Segment Start: Excerpt to read

Hyacinthe Jadin (27 April 1776 – 27 September 1800) was a French composer who came from a musical family. His uncle Georges Jadin was a composer in Versailles and Paris, along with his father Jean Jadin, who had played bassoon for the French Royal Orchestra.  He was one of five musical brothers, the best known of whom was Louis-Emmanuel Jadin.

Life and career
Jadin was born in Versailles. At the age of 9, Jadin's first composition, a Rondo for piano, was published in the Journal de Clavecin.  By the age of thirteen, Jadin had premiered his first work with the Concert Spirituel.

Jadin took a job in 1792 as assistant rehearsal pianist (Rezizativbegleiter) at the Theatre Feydeau. In this year he composed the Marche du siège de Lille ("March of the Siege of Lille"), commemorating the successful resistance of the citizens of Lille when besieged by Austrian forces.

Segment End: Excerpt to read
Segment Start: Data records

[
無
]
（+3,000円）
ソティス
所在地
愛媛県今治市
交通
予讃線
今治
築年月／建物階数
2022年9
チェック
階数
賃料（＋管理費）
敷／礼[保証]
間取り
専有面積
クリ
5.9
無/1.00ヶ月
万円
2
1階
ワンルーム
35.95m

Segment End: Data records
Segment Start: Data records

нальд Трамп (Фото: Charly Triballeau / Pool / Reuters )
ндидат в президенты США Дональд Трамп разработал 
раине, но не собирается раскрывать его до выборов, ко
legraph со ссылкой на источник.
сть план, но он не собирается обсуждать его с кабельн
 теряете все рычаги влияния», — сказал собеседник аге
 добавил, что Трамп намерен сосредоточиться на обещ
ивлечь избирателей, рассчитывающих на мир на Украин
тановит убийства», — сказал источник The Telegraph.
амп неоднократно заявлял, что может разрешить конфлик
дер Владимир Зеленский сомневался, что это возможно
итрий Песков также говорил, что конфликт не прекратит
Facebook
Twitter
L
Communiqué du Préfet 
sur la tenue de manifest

Segment End: Data records

### Complete the following
1. Copy the passage of the Hyacinthe Jadin text from "Jadin took a" to "by Austrian forces.", replacing "Austrian forces" with "Prussian troops".
2. Write the next part of the text about Hyacinthe Jadin's life, starting right after its final sentence.
The records have nothing to do with the text about Hyacinthe Jadin.

### Answer section
1.
Jadin took a job in 1792 as assistant rehearsal pianist (Rezizativbegleiter) at the Theatre Feydeau. In this year he composed the Marche du siège de Lille ("March of the Siege of Lille"), commemorating the successful resistance of the citizens of Lille when besieged by Prussian troops.

2.
 
In 1794, Jadin published an overture for 13 wind instruments entitled Hymn to 21 January.  The piece commemorated the one-year anniversary of the execution of Citizen Capet (the name given to Louis XVI during his trial for treason).  In 1795, he began teaching a female piano class at the Paris Conservatoire.

From 1795 until his death Jadin suffered from tuberculosis. At the time of his death, he was impoverished.

Works
While chamber music formed a large part of Jadin's creative career, he is most well known for his progressive style of piano composition.  Jadin's works anticipated the music of Franz Schubert; his piano sonatas in particular display a proto-Romanticism, which in parts both rejected and extended the heritage of his Classical predecessors.

Orchestra
 Piano Concerto No. 1 (1796–97)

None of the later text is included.